### PROBLEM 1
Edit the listing from its start down to the line containing "સમ્યક્દર્શનનો", including that line. Replace "Transcribe" with "Write out" and leave everything else unchanged.

### EXCERPT
In case you have created your profile, the converter will include identifiers of all your equipment used in the creation of the photo, as well as the high resolution image name. The images to be uploaded must have a well formed name of the following format:
A valid filename woule be “F00293.0023.jpeg”, where “<filename>” is “F00293”, the “<number>” is “0023” and “<extension>” is “jpeg”. The files must be in continous series, should there be gaps in the file name sequence you will need to edit the XML file which can be complicated.
After pressing the “Convert” button the XML file will be generated, which you will have to copy and paste into an other document.
Most of you might not have a Nikon system and so perhaps the shooting data might be in some kind of other format, say Excel sheet. If you need converters from other formats send a mail to firstname.lastname@example.org to discuss your request.
The XML generator will compile an empty XML file where certain tags like the file name and the storage location are filled out accoridng to your specification. Other fields can be set to default values, which you can alter afterwards.
Now that you have got your XML description file we can proceed and perform a bulk upload. First copy the XML sequence that is displayed by the XML converter | generator into a file called “data.xml”. Review the XML file that all attributes are fine, double check dates, permissions, storage location and most of all write detailed captions to your photos.

### PROBLEM 2
From the passage on XML bulk uploads, copy everything from "After pressing the" down to "can alter afterwards." word for word.

### EXERCISE MATERIALS

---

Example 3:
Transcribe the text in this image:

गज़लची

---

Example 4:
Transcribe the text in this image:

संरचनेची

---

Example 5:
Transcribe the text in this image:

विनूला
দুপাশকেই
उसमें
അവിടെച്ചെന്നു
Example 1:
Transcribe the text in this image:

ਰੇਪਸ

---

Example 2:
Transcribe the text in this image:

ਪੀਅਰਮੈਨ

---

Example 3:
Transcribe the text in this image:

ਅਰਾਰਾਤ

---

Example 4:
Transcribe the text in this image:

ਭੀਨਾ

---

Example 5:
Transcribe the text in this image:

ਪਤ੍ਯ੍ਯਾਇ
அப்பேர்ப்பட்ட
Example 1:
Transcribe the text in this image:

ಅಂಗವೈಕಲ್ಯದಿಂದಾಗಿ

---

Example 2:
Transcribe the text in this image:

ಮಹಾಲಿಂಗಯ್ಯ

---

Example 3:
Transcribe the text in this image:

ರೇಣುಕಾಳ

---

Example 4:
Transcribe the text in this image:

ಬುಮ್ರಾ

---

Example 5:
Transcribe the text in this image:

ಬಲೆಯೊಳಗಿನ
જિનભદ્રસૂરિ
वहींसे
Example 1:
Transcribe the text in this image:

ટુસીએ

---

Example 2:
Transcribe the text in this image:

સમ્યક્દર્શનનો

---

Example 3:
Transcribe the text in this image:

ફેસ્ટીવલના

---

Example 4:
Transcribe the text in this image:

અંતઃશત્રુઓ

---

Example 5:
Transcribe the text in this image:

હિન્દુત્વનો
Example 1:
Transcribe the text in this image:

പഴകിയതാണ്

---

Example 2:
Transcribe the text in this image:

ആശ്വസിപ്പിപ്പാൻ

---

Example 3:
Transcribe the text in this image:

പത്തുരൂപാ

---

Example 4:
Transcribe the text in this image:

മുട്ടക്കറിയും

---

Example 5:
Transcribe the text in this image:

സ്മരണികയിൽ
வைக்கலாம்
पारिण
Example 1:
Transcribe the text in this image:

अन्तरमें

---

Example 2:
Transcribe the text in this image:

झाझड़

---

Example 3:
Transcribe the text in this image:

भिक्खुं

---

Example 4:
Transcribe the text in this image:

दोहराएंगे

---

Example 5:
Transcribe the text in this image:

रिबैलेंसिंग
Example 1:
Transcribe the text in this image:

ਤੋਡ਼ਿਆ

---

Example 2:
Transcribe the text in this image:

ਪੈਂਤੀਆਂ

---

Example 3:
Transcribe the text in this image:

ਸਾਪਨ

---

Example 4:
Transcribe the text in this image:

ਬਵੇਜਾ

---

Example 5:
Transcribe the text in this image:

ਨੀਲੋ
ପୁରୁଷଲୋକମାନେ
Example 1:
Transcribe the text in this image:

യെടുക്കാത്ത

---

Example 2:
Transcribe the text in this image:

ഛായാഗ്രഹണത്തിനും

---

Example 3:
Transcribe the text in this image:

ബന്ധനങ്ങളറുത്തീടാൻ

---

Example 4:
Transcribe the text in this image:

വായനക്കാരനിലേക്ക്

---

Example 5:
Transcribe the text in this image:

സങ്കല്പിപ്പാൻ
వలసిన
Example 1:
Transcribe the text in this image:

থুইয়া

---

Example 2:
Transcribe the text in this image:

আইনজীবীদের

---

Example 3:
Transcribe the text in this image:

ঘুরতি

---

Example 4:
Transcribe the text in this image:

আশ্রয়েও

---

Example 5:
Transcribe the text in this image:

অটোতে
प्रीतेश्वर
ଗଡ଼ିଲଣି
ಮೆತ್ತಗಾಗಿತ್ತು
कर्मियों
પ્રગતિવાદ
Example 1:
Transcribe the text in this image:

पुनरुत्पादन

### TASK RESULT 1
---

Example 3:
Write out the text in this image:

गज़लची

---

Example 4:
Write out the text in this image:

संरचनेची

---

Example 5:
Write out the text in this image:

विनूला
দুপাশকেই
उसमें
അവിടെച്ചെന്നു
Example 1:
Write out the text in this image:

ਰੇਪਸ

---

Example 2:
Write out the text in this image:

ਪੀਅਰਮੈਨ

---

Example 3:
Write out the text in this image:

ਅਰਾਰਾਤ

---

Example 4:
Write out the text in this image:

ਭੀਨਾ

---

Example 5:
Write out the text in this image:

ਪਤ੍ਯ੍ਯਾਇ
அப்பேர்ப்பட்ட
Example 1:
Write out the text in this image:

ಅಂಗವೈಕಲ್ಯದಿಂದಾಗಿ

---

Example 2:
Write out the text in this image:

ಮಹಾಲಿಂಗಯ್ಯ

---

Example 3:
Write out the text in this image:

ರೇಣುಕಾಳ

---

Example 4:
Write out the text in this image:

ಬುಮ್ರಾ

---

Example 5:
Write out the text in this image:

ಬಲೆಯೊಳಗಿನ
જિનભદ્રસૂરિ
वहींसे
Example 1:
Write out the text in this image:

ટુસીએ

---

Example 2:
Write out the text in this image:

સમ્યક્દર્શનનો

### TASK RESULT 2
After pressing the “Convert” button the XML file will be generated, which you will have to copy and paste into an other document.
Most of you might not have a Nikon system and so perhaps the shooting data might be in some kind of other format, say Excel sheet. If you need converters from other formats send a mail to firstname.lastname@example.org to discuss your request.
The XML generator will compile an empty XML file where certain tags like the file name and the storage location are filled out accoridng to your specification. Other fields can be set to default values, which you can alter afterwards.